Louisa was particularly frustrated with the lack of order that existed at the Union Hotel Hospital. After she had the chance to visit the Armory Hospital, Louisa reflected on the differences between that and her own, “Here [at the Armory Hospital], order, method, common sense, and liberality reigned…at the [Union Hotel Hospital] disorder, discomfort, bad management, and no visible head reduced things to a condition which I despair of describing.” Louisa reported that recuperating patients often served as orderlies only to cause trouble and confusion among other staff and the patients.[22]
Louisa was also bothered by what she saw as a lack of empathy for some patients and staff. She wrote, “Dr. P seemed to regard a dilapidated body [with pleasure], the more intricate the wound, the better he liked it. A poor private with both legs off, and shot through the lungs, possessed more attractions for him than a dozen generals.” Louisa was also shocked by the treatment of black contraband workers by the white staff at the hospital. (Though according to historian Jane Schultz, Louisa herself never recognized the black staff by name and saw black contraband workers as something of a novelty.) Male patients and staff swore at the black workers and nurses never thanked black orderlies for bringing their food or handling other chores.
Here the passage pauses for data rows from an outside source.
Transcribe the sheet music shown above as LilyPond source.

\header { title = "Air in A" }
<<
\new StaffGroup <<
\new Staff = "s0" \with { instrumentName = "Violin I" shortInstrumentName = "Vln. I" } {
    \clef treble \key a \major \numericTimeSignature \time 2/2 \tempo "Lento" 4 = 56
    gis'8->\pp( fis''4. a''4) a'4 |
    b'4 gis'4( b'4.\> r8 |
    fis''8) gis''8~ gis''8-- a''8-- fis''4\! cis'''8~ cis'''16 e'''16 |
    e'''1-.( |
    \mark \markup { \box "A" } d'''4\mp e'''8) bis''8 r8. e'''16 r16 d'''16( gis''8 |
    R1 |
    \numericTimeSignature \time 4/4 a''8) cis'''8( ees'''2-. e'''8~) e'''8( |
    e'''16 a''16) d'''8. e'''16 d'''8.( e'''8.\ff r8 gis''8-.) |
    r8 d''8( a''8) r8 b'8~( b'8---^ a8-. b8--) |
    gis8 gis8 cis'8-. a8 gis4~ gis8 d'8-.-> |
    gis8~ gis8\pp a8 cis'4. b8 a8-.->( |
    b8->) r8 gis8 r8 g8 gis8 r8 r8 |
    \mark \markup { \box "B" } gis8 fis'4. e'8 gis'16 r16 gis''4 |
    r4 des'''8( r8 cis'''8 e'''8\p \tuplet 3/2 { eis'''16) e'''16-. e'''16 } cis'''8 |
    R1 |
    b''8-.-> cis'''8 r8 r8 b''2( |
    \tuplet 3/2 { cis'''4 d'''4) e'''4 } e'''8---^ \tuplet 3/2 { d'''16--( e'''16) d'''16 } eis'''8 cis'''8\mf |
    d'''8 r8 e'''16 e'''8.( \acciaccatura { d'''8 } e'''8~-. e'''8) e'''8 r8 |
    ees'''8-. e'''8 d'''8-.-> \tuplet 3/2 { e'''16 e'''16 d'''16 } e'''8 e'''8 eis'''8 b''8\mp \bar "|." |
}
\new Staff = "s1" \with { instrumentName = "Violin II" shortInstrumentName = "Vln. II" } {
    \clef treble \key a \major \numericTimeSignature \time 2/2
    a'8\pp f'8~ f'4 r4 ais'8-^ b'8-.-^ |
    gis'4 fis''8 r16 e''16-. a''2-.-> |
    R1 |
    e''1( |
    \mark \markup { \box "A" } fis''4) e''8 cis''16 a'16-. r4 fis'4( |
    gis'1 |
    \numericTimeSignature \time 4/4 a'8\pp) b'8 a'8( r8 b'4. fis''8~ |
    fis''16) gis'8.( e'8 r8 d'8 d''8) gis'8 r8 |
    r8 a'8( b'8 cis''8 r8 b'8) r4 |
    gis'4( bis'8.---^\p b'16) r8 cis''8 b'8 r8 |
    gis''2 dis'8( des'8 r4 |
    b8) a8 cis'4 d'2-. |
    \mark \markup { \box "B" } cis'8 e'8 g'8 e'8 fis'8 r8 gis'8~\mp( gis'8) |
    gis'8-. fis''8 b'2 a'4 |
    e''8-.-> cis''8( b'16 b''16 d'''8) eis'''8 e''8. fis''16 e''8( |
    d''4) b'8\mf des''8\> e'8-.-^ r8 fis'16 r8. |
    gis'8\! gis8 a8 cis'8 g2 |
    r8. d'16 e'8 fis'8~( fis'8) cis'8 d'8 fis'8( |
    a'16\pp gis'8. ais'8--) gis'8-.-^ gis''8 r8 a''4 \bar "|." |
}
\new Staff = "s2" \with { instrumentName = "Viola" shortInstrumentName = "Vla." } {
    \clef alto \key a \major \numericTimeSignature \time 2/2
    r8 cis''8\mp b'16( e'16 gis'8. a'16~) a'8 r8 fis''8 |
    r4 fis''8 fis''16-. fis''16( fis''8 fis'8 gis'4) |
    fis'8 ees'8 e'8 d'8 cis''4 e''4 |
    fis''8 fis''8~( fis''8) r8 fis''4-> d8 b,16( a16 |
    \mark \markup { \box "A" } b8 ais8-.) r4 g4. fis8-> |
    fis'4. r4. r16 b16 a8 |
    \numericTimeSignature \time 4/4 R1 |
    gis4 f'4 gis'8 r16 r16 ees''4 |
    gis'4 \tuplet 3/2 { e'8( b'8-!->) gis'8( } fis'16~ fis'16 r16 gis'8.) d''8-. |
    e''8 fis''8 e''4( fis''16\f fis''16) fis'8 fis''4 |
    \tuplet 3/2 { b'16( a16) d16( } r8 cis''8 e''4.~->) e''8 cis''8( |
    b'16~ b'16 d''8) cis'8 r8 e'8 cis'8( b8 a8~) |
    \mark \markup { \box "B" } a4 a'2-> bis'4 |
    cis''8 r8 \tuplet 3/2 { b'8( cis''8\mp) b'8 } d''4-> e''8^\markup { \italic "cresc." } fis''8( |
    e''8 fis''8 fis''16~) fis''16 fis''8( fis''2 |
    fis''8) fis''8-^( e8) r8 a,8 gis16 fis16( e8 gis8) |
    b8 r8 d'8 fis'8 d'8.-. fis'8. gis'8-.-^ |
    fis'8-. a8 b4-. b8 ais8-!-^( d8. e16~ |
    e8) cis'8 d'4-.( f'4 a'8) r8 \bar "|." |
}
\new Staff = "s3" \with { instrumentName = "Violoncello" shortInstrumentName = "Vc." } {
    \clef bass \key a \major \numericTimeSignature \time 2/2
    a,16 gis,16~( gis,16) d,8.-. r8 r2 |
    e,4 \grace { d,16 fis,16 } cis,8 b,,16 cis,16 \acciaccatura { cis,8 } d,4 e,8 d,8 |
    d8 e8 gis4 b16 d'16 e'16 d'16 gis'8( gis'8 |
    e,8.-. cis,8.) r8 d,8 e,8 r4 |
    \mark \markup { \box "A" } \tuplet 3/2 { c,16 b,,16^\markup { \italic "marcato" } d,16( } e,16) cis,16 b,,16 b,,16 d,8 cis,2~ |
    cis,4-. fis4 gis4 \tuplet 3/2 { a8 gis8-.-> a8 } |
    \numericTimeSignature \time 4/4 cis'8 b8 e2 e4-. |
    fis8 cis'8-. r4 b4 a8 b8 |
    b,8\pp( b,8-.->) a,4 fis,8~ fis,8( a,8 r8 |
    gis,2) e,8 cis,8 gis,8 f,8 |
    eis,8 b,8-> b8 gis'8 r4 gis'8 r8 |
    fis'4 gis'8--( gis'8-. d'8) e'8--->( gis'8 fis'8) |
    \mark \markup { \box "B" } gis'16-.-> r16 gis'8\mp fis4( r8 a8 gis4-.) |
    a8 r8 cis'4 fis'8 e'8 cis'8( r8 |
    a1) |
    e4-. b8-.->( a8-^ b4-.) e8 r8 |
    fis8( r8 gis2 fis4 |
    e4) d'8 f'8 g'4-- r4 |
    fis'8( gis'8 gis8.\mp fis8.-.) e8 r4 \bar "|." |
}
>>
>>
One nurse scolded Louisa for playing with a contraband orderly’s baby in the kitchen. “How can you?” she said, “I’ve been here six months and never so much as touched the little toad with a poker.”[23] Outraged by the inhumanity and lack of order at Union Hospital, Louisa’s response shows that she brought many of her family’s values for reform, equality, and humanity to her work at Union Hotel Hospital; her frustrations indicate her desire that patients and staff be treated with respect, fairness, and dignity.